## WHAT YOU SHOULD DO
Check every line below for the word "medium" and show those that hold it.

---------------

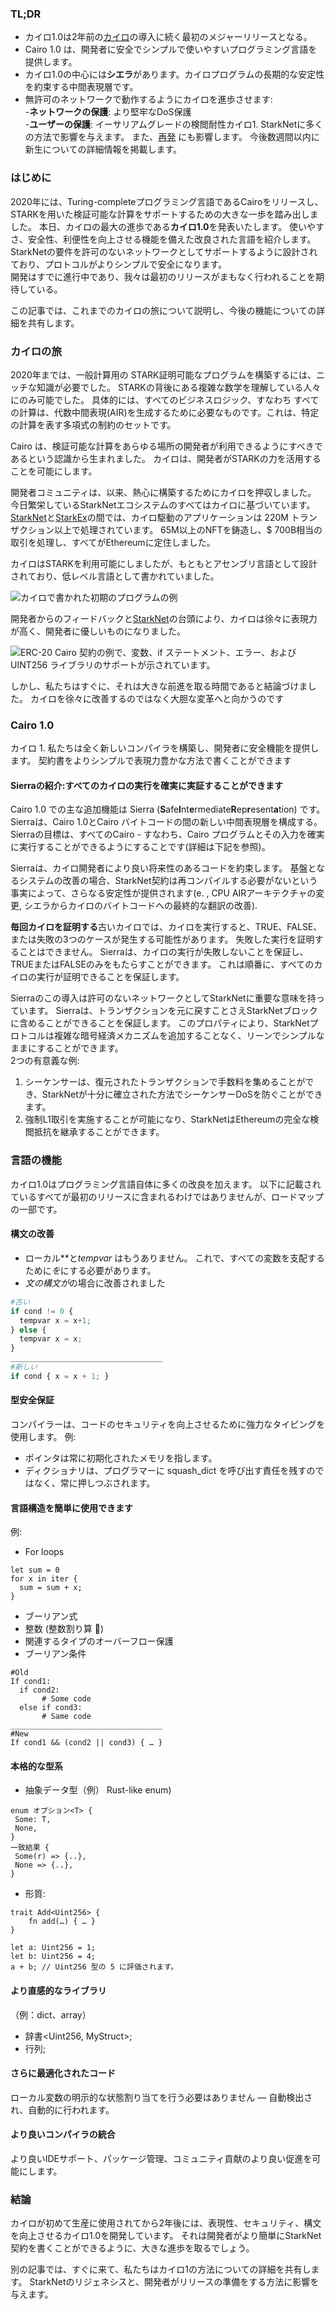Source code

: ### TL;DR

* カイロ1.0は2年前の[カイロ](https://medium.com/starkware/hello-cairo-3cb43b13b209)の導入に続く最初のメジャーリリースとなる。
* Cairo 1.0 は、開発者に安全でシンプルで使いやすいプログラミング言語を提供します。
* カイロ1.0の中心には**シエラ**があります。カイロプログラムの長期的な安定性を約束する中間表現層です。
* 無許可のネットワークで動作するようにカイロを進歩させます:\
  -**ネットワークの保護**: より堅牢なDoS保護\
  -**ユーザーの保護**: イーサリアムグレードの検閲耐性カイロ1. StarkNetに多くの方法で影響を与えます。 また、[再発](https://medium.com/starkware/regenesis-starknets-no-sweat-state-reset-e296b12b80ae) にも影響します。 今後数週間以内に新生についての詳細情報を掲載します。

### はじめに

2020年には、Turing-completeプログラミング言語であるCairoをリリースし、STARKを用いた検証可能な計算をサポートするための大きな一歩を踏み出しました。 本日、カイロの最大の進歩である**カイロ1.0**を発表いたします。 使いやすさ、安全性、利便性を向上させる機能を備えた改良された言語を紹介します。 StarkNetの要件を許可のないネットワークとしてサポートするように設計されており、プロトコルがよりシンプルで安全になります。\
開発はすでに進行中であり、我々は最初のリリースがまもなく行われることを期待している。

この記事では、これまでのカイロの旅について説明し、今後の機能についての詳細を共有します。

### カイロの旅

2020年までは、一般計算用の STARK証明可能なプログラムを構築するには、ニッチな知識が必要でした。 STARKの背後にある複雑な数学を理解している人々にのみ可能でした。 具体的には、すべてのビジネスロジック、すなわち すべての計算は、代数中間表現(AIR)を生成するために必要なものです。これは、特定の計算を表す多項式の制約のセットです。

Cairo は、検証可能な計算をあらゆる場所の開発者が利用できるようにすべきであるという認識から生まれました。 カイロは、開発者がSTARKの力を活用することを可能にします。

開発者コミュニティは、以来、熱心に構築するためにカイロを押収しました。 今日繁栄しているStarkNetエコシステムのすべてはカイロに基づいています。 [StarkNet](https://starkware.co/starknet/)と[StarkEx](https://starkware.co/starkex/)の間では、カイロ駆動のアプリケーションは 220M トランザクション以上で処理されています。 65M以上のNFTを鋳造し、$ 700B相当の取引を処理し、すべてがEthereumに定住しました。

カイロはSTARKを利用可能にしましたが、もともとアセンブリ言語として設計されており、低レベル言語として書かれていました。

![カイロで書かれた初期のプログラムの例](/assets/cairocode_01.png "カイロで書かれた初期のプログラムの例")

開発者からのフィードバックと[StarkNet](https://starkware.co/starknet/)の台頭により、カイロは徐々に表現力が高く、開発者に優しいものになりました。

![ERC-20 Cairo 契約の例で、変数、if ステートメント、エラー、および UINT256 ライブラリのサポートが示されています。](/assets/cairocode_02.png "ERC-20 Cairo 契約の例で、変数、if ステートメント、エラー、および UINT256 ライブラリのサポートが示されています。")

しかし、私たちはすぐに、それは大きな前進を取る時間であると結論づけました。 カイロを徐々に改善するのではなく大胆な変革へと向かうのです

### Cairo 1.0

カイロ 1. 私たちは全く新しいコンパイラを構築し、開発者に安全機能を提供します。 契約書をよりシンプルで表現力豊かな方法で書くことができます

#### Sierraの紹介:すべてのカイロの実行を確実に実証することができます

Cairo 1.0 での主な追加機能は Sierra (**S**afe**I**nt**e**rmediate**R**ep**r**esent**a**tion) です。 Sierraは、Cairo 1.0とCairo バイトコードの間の新しい中間表現層を構成する。 Sierraの目標は、すべてのCairo - すなわち、Cairo プログラムとその入力を確実に実行することができるようにすることです(詳細は下記を参照)。

Sierraは、カイロ開発者により良い将来性のあるコードを約束します。 基盤となるシステムの改善の場合、StarkNet契約は再コンパイルする必要がないという事実によって、さらなる安定性が提供されます(e. , CPU AIRアーキテクチャの変更, シエラからカイロのバイトコードへの最終的な翻訳の改善).

**毎回カイロを証明する**古いカイロでは、カイロを実行すると、TRUE、FALSE、または失敗の3つのケースが発生する可能性があります。 失敗した実行を証明することはできません。 Sierraは、カイロの実行が失敗しないことを保証し、TRUEまたはFALSEのみをもたらすことができます。 これは順番に、すべてのカイロの実行が証明できることを保証します。

Sierraのこの導入は許可のないネットワークとしてStarkNetに重要な意味を持っています。 Sierraは、トランザクションを元に戻すことさえStarkNetブロックに含めることができることを保証します。 このプロパティにより、StarkNetプロトコルは複雑な暗号経済メカニズムを追加することなく、リーンでシンプルなままにすることができます。\
2つの有意義な例:

1. シーケンサーは、復元されたトランザクションで手数料を集めることができ、StarkNetが十分に確立された方法でシーケンサーDoSを防ぐことができます。
2. 強制L1取引を実施することが可能になり、StarkNetはEthereumの完全な検閲抵抗を継承することができます。

### **言語の機能**

カイロ1.0はプログラミング言語自体に多くの改良を加えます。 以下に記載されているすべてが最初のリリースに含まれるわけではありませんが、ロードマップの一部です。

#### **構文の改善**

* ローカル**と*tempvar* はもうありません。 これで、すべての変数を支配するために*を*にする必要があります。
* *文の構文が*の場合に改善されました

```python
#古い
if cond != 0 {
  tempvar x = x+1;
} else {
  tempvar x = x;
}
__________________________________
#新しい
if cond { x = x + 1; }
```

#### **型安全保証**

コンパイラーは、コードのセキュリティを向上させるために強力なタイピングを使用します。 例:

* ポインタは常に初期化されたメモリを指します。
* ディクショナリは、プログラマーに squash_dict を呼び出す責任を残すのではなく、常に押しつぶされます。

#### **言語構造を簡単に使用できます**

例:

* For loops

```
let sum = 0
for x in iter {
  sum = sum + x;
}
```

* ブーリアン式
* 整数 (整数割り算 👯)
* 関連するタイプのオーバーフロー保護
* ブーリアン条件

```
#Old
If cond1:
  if cond2:
       # Some code
  else if cond3:
       # Same code
__________________________________
#New
If cond1 && (cond2 || cond3) { … }
```

#### **本格的な型系**

* 抽象データ型（例） Rust-like enum)

```
enum オプション<T> {
 Some: T,
 None,
}
一致結果 {
 Some(r) => {..},
 None => {..},
}
```

* 形質:

```
trait Add<Uint256> {
    fn add(…) { … }
}

let a: Uint256 = 1;
let b: Uint256 = 4;
a + b; // Uint256 型の 5 に評価されます。
```

#### **より直感的なライブラリ**

（例：dict、array）

* 辞書<Uint256, MyStruct>;
* 行列<MyOtherStruct>;

#### **さらに最適化されたコード**

ローカル変数の明示的な状態割り当てを行う必要はありません — 自動検出され、自動的に行われます。

#### **より良いコンパイラの統合**

より良いIDEサポート、パッケージ管理、コミュニティ貢献のより良い促進を可能にします。

### **結論**

カイロが初めて生産に使用されてから2年後には、表現性、セキュリティ、構文を向上させるカイロ1.0を開発しています。 それは開発者がより簡単にStarkNet契約を書くことができるように、大きな進歩を取るでしょう。

別の記事では、すぐに来て、私たちはカイロ1の方法についての詳細を共有します。 StarkNetのリジェネシスと、開発者がリリースの準備をする方法に影響を与えます。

---------------

## TASK OUTPUT
* カイロ1.0は2年前の[カイロ](https://medium.com/starkware/hello-cairo-3cb43b13b209)の導入に続く最初のメジャーリリースとなる。
  -**ユーザーの保護**: イーサリアムグレードの検閲耐性カイロ1. StarkNetに多くの方法で影響を与えます。 また、[再発](https://medium.com/starkware/regenesis-starknets-no-sweat-state-reset-e296b12b80ae) にも影響します。 今後数週間以内に新生についての詳細情報を掲載します。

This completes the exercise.